About this task: Look through the listing below, find every line with the string "fractalNoise", and copy it.

Dataset records:

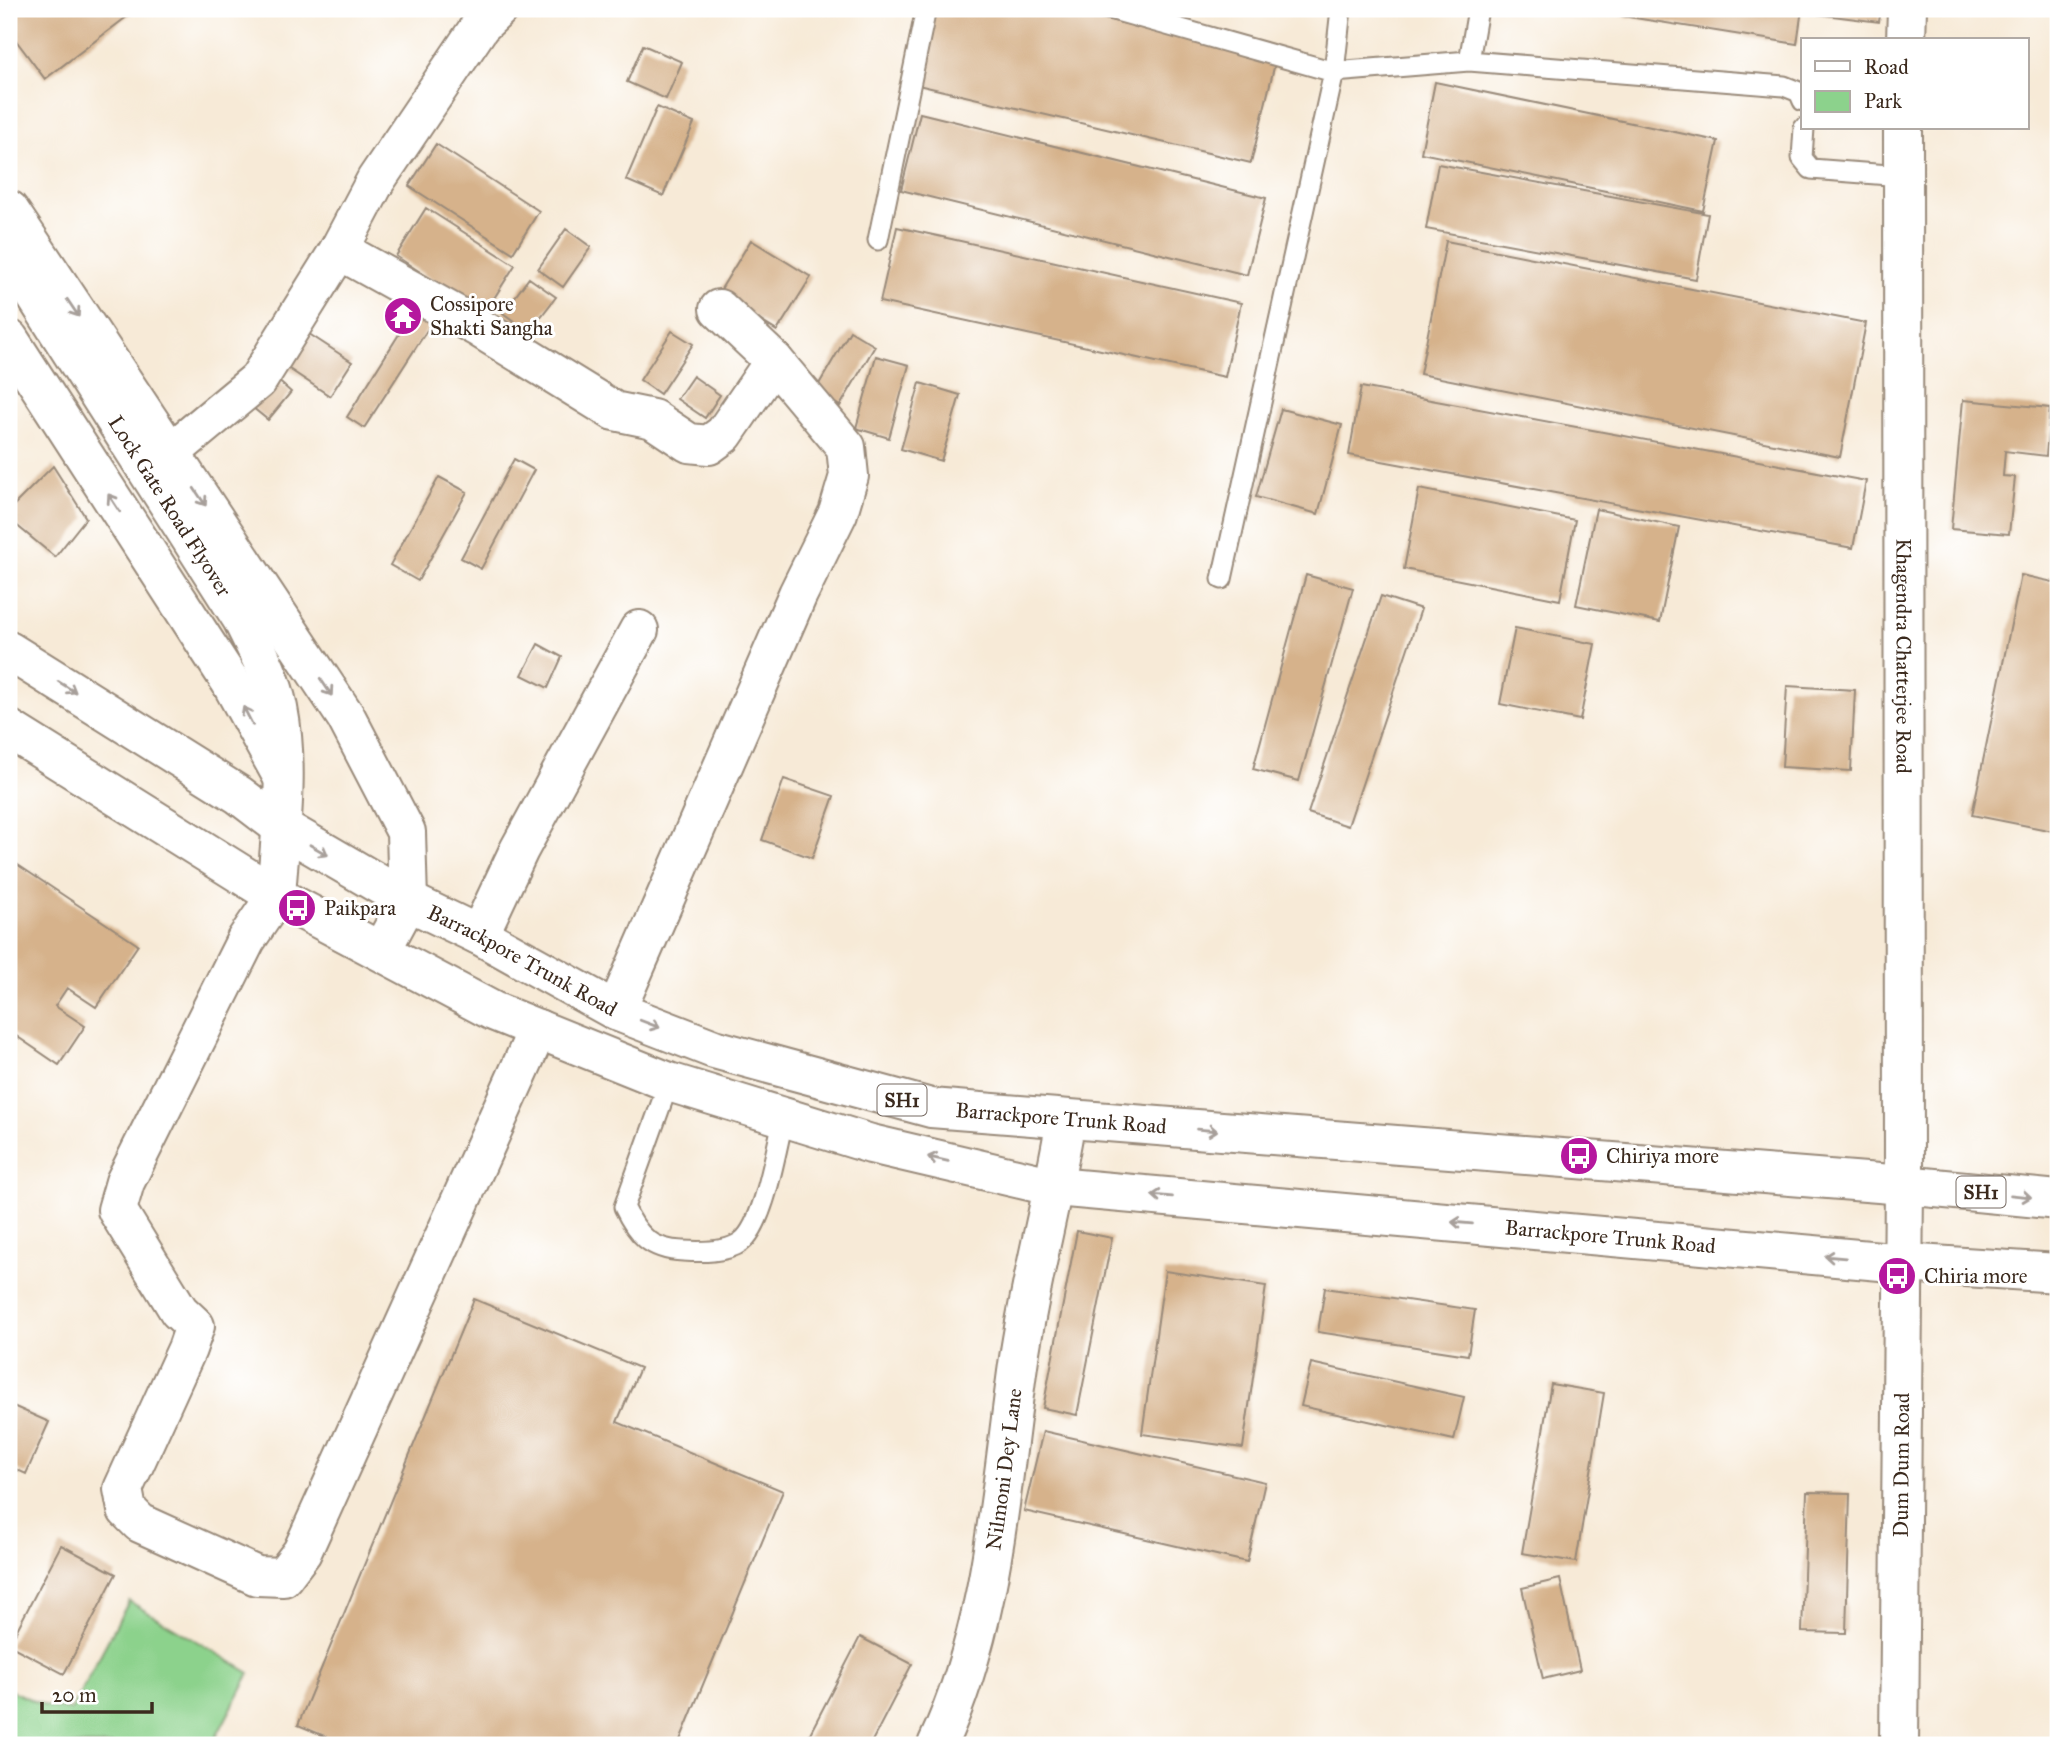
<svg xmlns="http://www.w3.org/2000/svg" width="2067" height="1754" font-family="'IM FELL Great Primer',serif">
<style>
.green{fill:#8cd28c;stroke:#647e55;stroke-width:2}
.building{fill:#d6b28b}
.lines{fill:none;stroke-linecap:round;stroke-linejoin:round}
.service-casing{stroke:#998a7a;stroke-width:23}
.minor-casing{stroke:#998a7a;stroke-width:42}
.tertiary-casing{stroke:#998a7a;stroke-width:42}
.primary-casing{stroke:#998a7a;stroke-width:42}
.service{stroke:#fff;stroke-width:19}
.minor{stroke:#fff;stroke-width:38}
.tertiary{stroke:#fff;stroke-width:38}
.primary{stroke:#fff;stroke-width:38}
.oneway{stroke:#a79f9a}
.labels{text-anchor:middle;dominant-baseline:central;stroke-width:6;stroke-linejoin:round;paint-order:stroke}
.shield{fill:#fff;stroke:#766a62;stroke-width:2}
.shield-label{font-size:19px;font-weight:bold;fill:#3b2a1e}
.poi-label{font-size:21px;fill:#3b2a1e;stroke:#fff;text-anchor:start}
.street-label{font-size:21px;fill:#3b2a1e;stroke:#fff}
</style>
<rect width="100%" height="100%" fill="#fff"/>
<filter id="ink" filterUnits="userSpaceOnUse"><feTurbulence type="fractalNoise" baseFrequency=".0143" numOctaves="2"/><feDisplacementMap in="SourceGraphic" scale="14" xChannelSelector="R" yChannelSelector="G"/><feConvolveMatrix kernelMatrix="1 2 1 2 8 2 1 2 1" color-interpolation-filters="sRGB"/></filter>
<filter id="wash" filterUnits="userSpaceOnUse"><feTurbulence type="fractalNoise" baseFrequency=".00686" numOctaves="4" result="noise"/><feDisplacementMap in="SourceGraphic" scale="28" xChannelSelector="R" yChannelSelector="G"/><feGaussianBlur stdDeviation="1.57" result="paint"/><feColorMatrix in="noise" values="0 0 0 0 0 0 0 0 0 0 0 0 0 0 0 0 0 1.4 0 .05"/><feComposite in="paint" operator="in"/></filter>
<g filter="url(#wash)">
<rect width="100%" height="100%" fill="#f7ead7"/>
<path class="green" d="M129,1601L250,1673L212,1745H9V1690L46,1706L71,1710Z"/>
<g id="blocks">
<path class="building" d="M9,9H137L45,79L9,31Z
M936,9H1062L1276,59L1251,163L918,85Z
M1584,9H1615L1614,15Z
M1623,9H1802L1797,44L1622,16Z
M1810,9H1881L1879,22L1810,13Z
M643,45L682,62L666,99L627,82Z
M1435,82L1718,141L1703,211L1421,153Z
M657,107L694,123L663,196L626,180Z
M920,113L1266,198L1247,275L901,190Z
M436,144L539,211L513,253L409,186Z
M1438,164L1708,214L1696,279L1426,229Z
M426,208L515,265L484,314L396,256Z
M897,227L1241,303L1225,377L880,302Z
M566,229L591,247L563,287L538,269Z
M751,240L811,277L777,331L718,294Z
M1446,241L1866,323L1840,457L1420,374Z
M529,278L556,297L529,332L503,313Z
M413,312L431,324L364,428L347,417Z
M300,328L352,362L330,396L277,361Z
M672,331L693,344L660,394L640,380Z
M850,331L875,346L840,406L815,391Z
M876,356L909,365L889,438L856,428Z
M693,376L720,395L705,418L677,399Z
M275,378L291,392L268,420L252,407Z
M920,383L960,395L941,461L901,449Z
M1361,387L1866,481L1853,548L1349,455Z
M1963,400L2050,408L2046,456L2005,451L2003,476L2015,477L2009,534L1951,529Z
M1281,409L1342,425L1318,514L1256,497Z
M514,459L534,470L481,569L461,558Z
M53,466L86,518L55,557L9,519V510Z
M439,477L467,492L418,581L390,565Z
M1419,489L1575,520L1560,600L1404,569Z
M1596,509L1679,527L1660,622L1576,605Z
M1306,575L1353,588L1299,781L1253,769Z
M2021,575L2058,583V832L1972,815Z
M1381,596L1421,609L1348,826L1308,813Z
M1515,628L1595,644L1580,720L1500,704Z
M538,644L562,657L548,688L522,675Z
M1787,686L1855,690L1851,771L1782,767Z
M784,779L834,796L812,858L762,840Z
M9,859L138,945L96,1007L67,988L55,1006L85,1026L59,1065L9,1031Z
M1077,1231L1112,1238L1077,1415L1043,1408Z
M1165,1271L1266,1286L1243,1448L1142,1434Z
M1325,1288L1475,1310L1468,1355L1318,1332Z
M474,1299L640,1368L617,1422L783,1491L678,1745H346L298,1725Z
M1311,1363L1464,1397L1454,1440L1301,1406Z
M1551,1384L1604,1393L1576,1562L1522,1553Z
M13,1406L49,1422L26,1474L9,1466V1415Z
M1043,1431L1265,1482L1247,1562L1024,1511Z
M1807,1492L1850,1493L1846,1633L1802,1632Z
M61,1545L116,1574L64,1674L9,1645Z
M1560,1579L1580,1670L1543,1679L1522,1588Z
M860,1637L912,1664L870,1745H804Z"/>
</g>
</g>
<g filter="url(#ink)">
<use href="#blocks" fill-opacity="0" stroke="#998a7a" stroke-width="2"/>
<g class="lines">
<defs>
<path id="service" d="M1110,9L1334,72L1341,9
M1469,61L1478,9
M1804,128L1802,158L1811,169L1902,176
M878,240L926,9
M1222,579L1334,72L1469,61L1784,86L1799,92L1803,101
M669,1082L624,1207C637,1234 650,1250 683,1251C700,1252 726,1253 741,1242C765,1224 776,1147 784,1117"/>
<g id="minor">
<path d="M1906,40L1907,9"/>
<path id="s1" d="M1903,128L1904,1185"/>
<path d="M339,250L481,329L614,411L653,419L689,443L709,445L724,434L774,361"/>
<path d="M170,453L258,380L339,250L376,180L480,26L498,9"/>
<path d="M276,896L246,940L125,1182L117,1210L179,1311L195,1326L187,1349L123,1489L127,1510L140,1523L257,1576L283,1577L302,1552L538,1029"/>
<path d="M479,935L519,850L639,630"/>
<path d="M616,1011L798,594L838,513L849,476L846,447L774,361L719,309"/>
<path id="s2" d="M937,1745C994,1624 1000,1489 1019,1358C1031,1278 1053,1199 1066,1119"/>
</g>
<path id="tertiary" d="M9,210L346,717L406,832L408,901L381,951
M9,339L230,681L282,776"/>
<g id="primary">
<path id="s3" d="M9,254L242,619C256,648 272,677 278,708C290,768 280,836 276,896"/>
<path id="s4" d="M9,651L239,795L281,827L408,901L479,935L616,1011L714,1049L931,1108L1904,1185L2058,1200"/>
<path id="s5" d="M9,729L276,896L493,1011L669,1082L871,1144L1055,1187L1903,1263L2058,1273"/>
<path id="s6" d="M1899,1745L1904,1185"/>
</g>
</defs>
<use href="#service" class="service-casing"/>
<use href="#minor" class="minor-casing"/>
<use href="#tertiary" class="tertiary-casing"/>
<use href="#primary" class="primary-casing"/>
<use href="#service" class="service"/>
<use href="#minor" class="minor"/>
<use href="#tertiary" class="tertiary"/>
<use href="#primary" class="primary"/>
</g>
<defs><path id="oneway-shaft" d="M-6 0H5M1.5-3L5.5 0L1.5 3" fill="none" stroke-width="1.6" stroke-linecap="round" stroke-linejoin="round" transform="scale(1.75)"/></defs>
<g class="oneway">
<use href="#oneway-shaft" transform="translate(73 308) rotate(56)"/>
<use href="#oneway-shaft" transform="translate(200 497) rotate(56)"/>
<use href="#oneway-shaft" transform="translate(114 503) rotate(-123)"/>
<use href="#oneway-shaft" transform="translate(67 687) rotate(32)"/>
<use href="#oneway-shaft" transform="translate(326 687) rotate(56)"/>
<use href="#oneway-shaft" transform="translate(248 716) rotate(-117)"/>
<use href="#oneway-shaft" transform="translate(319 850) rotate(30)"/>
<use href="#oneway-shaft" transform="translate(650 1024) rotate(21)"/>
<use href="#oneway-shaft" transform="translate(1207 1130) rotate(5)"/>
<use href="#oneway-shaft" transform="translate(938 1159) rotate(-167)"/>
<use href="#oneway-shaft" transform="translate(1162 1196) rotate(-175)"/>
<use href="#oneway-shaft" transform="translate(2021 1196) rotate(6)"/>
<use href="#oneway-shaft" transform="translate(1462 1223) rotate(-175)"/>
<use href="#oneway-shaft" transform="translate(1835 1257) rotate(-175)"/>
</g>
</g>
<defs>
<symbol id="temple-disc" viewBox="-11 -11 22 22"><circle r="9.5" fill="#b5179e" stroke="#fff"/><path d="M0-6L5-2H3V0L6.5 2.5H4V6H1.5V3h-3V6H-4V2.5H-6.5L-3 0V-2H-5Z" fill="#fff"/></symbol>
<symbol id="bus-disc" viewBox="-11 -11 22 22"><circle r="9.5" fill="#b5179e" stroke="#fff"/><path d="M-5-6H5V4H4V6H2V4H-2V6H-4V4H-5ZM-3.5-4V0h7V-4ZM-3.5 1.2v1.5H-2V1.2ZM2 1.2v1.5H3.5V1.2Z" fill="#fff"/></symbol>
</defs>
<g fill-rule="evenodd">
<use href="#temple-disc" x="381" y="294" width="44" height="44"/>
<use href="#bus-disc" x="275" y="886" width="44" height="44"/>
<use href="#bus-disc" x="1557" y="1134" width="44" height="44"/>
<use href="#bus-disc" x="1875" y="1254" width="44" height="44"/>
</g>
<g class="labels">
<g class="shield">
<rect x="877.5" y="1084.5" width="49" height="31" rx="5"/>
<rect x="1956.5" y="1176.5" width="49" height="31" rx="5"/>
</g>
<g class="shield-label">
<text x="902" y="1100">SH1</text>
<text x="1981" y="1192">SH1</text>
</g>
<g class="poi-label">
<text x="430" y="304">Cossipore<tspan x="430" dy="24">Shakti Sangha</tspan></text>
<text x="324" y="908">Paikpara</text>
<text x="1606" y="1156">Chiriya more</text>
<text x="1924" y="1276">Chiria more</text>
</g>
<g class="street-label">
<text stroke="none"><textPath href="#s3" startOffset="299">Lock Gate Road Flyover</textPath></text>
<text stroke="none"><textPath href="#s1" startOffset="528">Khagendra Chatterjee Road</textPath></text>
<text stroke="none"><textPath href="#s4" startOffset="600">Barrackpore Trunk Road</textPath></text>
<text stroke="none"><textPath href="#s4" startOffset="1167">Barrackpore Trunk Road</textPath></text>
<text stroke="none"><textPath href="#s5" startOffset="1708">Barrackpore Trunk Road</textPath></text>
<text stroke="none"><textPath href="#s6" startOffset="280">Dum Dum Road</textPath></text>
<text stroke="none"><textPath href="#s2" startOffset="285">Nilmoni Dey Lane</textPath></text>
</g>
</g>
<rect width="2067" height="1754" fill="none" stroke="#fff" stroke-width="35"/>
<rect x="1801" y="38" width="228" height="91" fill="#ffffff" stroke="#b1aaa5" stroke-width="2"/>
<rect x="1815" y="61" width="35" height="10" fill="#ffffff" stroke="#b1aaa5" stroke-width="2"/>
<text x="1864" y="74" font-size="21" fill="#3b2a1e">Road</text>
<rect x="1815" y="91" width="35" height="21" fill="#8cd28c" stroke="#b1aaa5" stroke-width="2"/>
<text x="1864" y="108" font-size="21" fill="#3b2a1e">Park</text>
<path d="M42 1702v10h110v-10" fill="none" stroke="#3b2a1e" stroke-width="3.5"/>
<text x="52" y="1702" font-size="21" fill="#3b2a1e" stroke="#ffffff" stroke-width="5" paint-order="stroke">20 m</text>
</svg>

Completed exercise:
<filter id="ink" filterUnits="userSpaceOnUse"><feTurbulence type="fractalNoise" baseFrequency=".0143" numOctaves="2"/><feDisplacementMap in="SourceGraphic" scale="14" xChannelSelector="R" yChannelSelector="G"/><feConvolveMatrix kernelMatrix="1 2 1 2 8 2 1 2 1" color-interpolation-filters="sRGB"/></filter>
<filter id="wash" filterUnits="userSpaceOnUse"><feTurbulence type="fractalNoise" baseFrequency=".00686" numOctaves="4" result="noise"/><feDisplacementMap in="SourceGraphic" scale="28" xChannelSelector="R" yChannelSelector="G"/><feGaussianBlur stdDeviation="1.57" result="paint"/><feColorMatrix in="noise" values="0 0 0 0 0 0 0 0 0 0 0 0 0 0 0 0 0 1.4 0 .05"/><feComposite in="paint" operator="in"/></filter>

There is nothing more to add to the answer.